WORK TO COMPLETE
**1)** In the article about magnetic microprocessors, how much energy per operation would such chips dissipate at room temperature?
**2)** Pick up the article about magnetic microprocessors after its final sentence and carry it forward.

── TEXT BLOCK ──

Wednesday, July 6, 2011

Ultimate Energy Efficiency: Magnetic Microprocessors Could Use Million Times Less Energy Than Today's Silicon Chips

Today's silicon-based microprocessor chips rely on electric currents, or moving electrons, that generate a lot of waste heat. But microprocessors employing nanometer-sized bar magnets -- like tiny refrigerator magnets -- for memory, logic and switching operations theoretically would require no moving electrons.

Such chips would dissipate only 18 millielectron volts of energy per operation at room temperature, the minimum allowed by the second law of thermodynamics and called the Landauer limit. That's 1 million times less energy per operation than consumed by today's computers.

"Today, computers run on electricity; by moving electrons around a circuit, you can process information," said Brian Lambson, a UC Berkeley graduate student in the Department of Electrical Engineering and Computer Sciences. "A magnetic computer, on the other hand, doesn't involve any moving electrons. You store and process information using magnets, and if you make these magnets really small, you can basically pack them very close together so that they interact with one another. This is how we are able to do computations, have memory and conduct all the functions of a computer."

───
── RECORDED INFORMATION ──

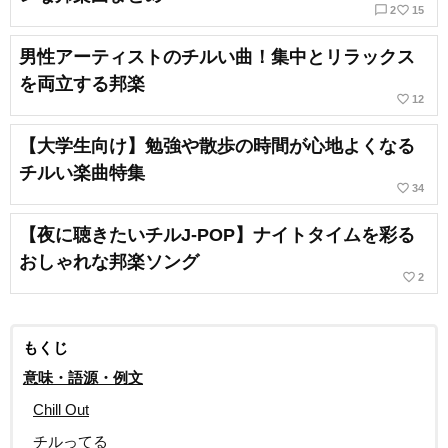
chat_bubble_outline
favorite_border
2
15
男性アーティストのチルい曲！集中とリラックス
を両立する邦楽
favorite_border
12
【大学生向け】勉強や散歩の時間が心地よくなる
チルい楽曲特集
favorite_border
34
【夜に聴きたいチルJ-POP】ナイトタイムを彩る
おしゃれな邦楽ソング
favorite_border
2
もくじ
意味・語源・例文
Chill Out
チルってる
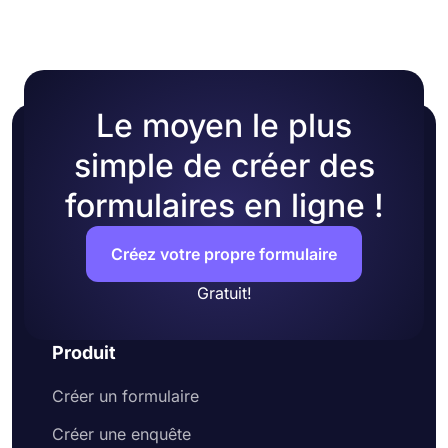
Le moyen le plus
simple de créer des
formulaires en ligne !
Créez votre propre formulaire
Gratuit!
Produit
Créer un formulaire
Créer une enquête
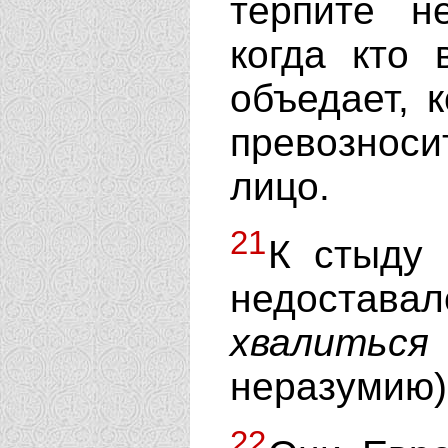
терпите н
когда кто 
объедает, к
превозноси
лицо.
21
К стыду 
недоставал
хвалиться
неразумию)
22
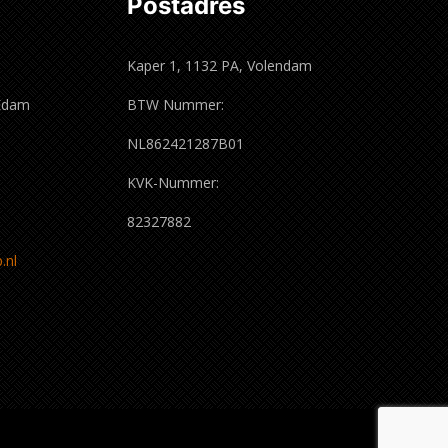
Postadres
Kaper 1, 1132 PA, Volendam
 Edam
BTW Nummer:
m
NL862421287B01
KVK-Nummer:
82327882
.nl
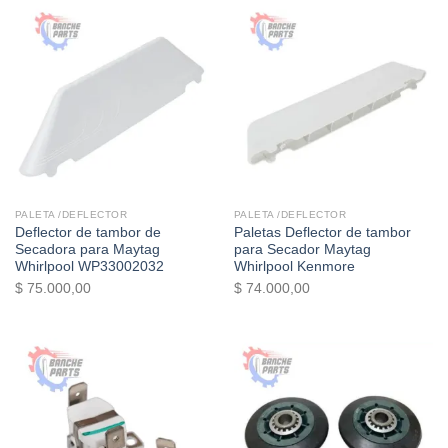
PALETA /DEFLECTOR
PALETA /DEFLECTOR
Deflector de tambor de
Paletas Deflector de tambor
Secadora para Maytag
para Secador Maytag
Whirlpool WP33002032
Whirlpool Kenmore
$
75.000,00
$
74.000,00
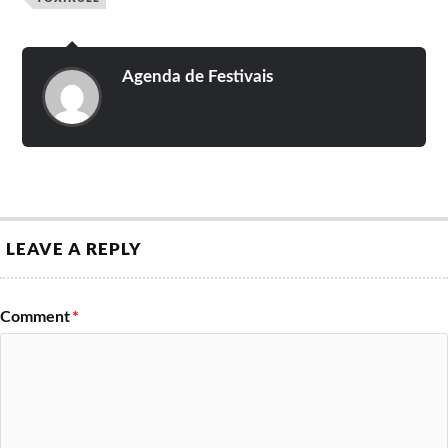
Dawnrider
(Alemanha)
Shadowsphere
Crise Total
Equaleft
Recensurados (With
Revtend
Members From
Censurados)
Agenda de Festivais
Process of Guilt
Mangualde Hardmetalfest 2019
Basalto
Chris Holmes
Affäire
Steve Grimmett
Dark Oath
Gama Bomb
Balmog
Agressor
Ironsword
Analepsy
LEAVE A REPLY
Night in Gales
Mangualde Hardmetalfest 2020
Comment
*
Godark
Blood
Karbonsoul
Praying Mantis
Dark Embrace
Ancient
Iron Void
Xentrix
Sacred Sin
Infraktor
Blitzkrieg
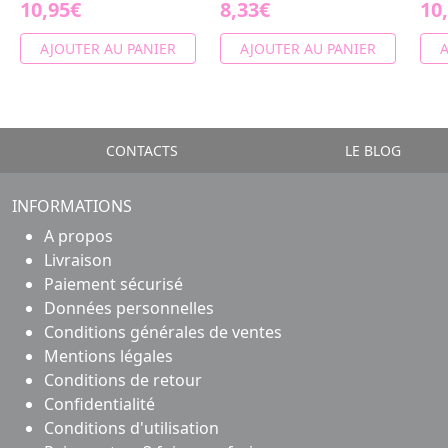
10,95€
8,33€
10
AJOUTER AU PANIER
AJOUTER AU PANIER
A
CONTACTS
LE BLOG
INFORMATIONS
A propos
Livraison
Paiement sécurisé
Données personnelles
Conditions générales de ventes
Mentions légales
Conditions de retour
Confidentialité
Conditions d'utilisation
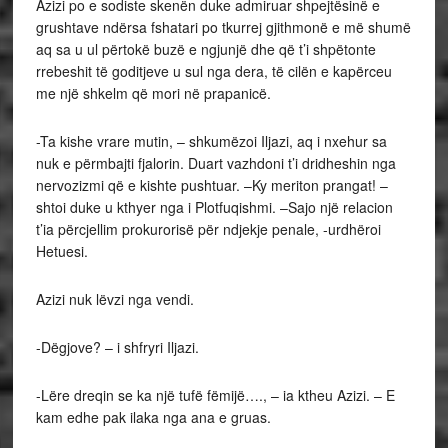
Azizi po e sodiste skenën duke admiruar shpejtësinë e
grushtave ndërsa fshatari po tkurrej gjithmonë e më shumë
aq sa u ul përtokë buzë e ngjunjë dhe që t’i shpëtonte
rrebeshit të goditjeve u sul nga dera, të cilën e kapërceu
me një shkelm që mori në prapanicë.
-Ta kishe vrare mutin, – shkumëzoi Iljazi, aq i nxehur sa
nuk e përmbajti fjalorin. Duart vazhdoni t’i dridheshin nga
nervozizmi që e kishte pushtuar. –Ky meriton prangat! –
shtoi duke u kthyer nga i Plotfuqishmi. –Sajo një relacion
t’ia përcjellim prokurorisë për ndjekje penale, -urdhëroi
Hetuesi.
Azizi nuk lëvzi nga vendi.
-Dëgjove? – i shfryri Iljazi.
-Lëre dreqin se ka një tufë fëmijë…., – ia ktheu Azizi. – E
kam edhe pak ilaka nga ana e gruas.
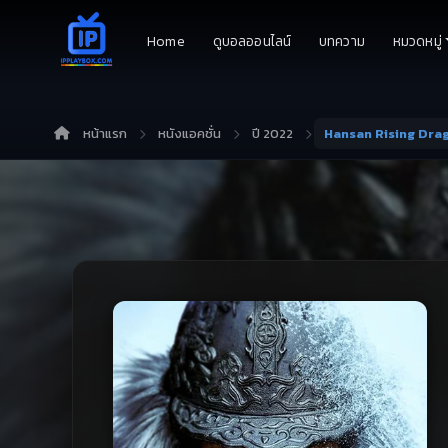
Home
ดูบอลออนไลน์
บทความ
หมวดหมู่
หน้าแรก
หนังแอคชั่น
ปี 2022
Hansan Rising Drag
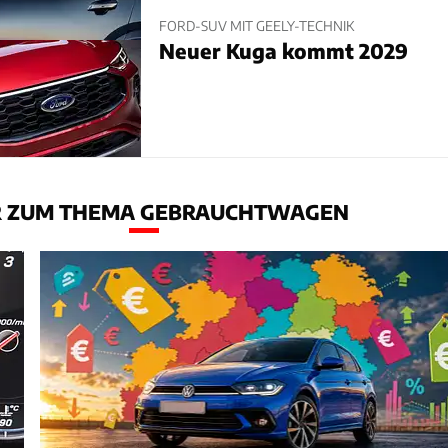
FORD-SUV MIT GEELY-TECHNIK
Neuer Kuga kommt 2029
 ZUM THEMA GEBRAUCHTWAGEN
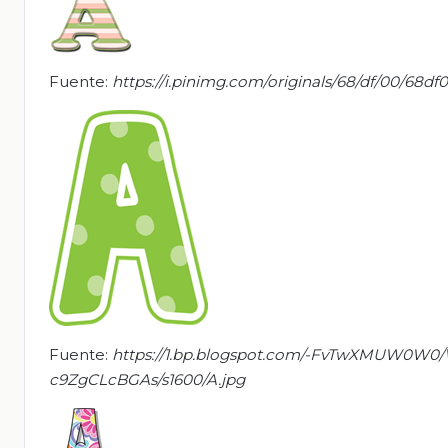
Fuente:
https://i.pinimg.com/originals/68/df/00/68
Fuente:
https://1.bp.blogspot.com/-FvTwXMUW
c9ZgCLcBGAs/s1600/A.jpg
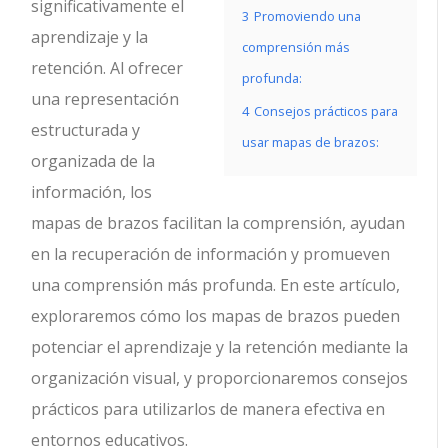
significativamente el
3
Promoviendo una
aprendizaje y la
comprensión más
retención. Al ofrecer
profunda:
una representación
4
Consejos prácticos para
estructurada y
usar mapas de brazos:
organizada de la
información, los
mapas de brazos facilitan la comprensión, ayudan
en la recuperación de información y promueven
una comprensión más profunda. En este artículo,
exploraremos cómo los mapas de brazos pueden
potenciar el aprendizaje y la retención mediante la
organización visual, y proporcionaremos consejos
prácticos para utilizarlos de manera efectiva en
entornos educativos.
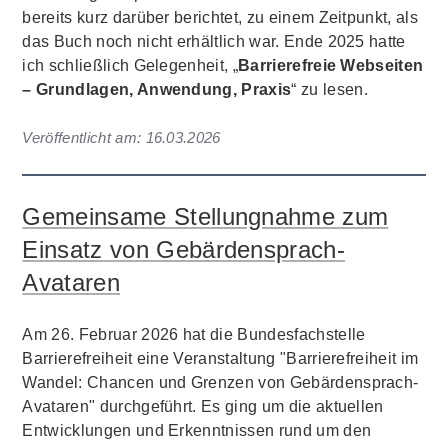
bereits kurz darüber berichtet, zu einem Zeitpunkt, als
das Buch noch nicht erhältlich war. Ende 2025 hatte
ich schließlich Gelegenheit, „
Barrierefreie Webseiten
– Grundlagen, Anwendung, Praxis
“ zu lesen.
Veröffentlicht am:
16.03.2026
Gemeinsame Stellungnahme zum
Einsatz von Gebärdensprach-
Avataren
Am 26. Februar 2026 hat die Bundesfachstelle
Barrierefreiheit eine Veranstaltung "Barrierefreiheit im
Wandel: Chancen und Grenzen von Gebärdensprach-
Avataren" durchgeführt. Es ging um die aktuellen
Entwicklungen und Erkenntnissen rund um den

───

EXPECTED RESPONSES
**1)** 18 millielectron volts per operation, the minimum set by the Landauer limit.

**2)**
Lambson is working with Jeffrey Bokor, UC Berkeley professor of electrical engineering and computer sciences, to develop magnetic computers.

"In principle, one could, I think, build real circuits that would operate right at the Landauer limit," said Bokor, who is a codirector of the Center for Energy Efficient Electronics Science (E3S), a Science and Technology Center founded last year with a $25 million grant from the National Science Foundation. "Even if we could get within one order of magnitude, a factor of 10, of the Landauer limit, it would represent a huge reduction in energy consumption for electronics. It would be absolutely revolutionary."

One of the center's goals is to build computers that operate at the Landauer limit.

Lambson, Bokor and UC Berkeley graduate student David Carlton published a paper about their analysis online in the journal Physical Review Letters.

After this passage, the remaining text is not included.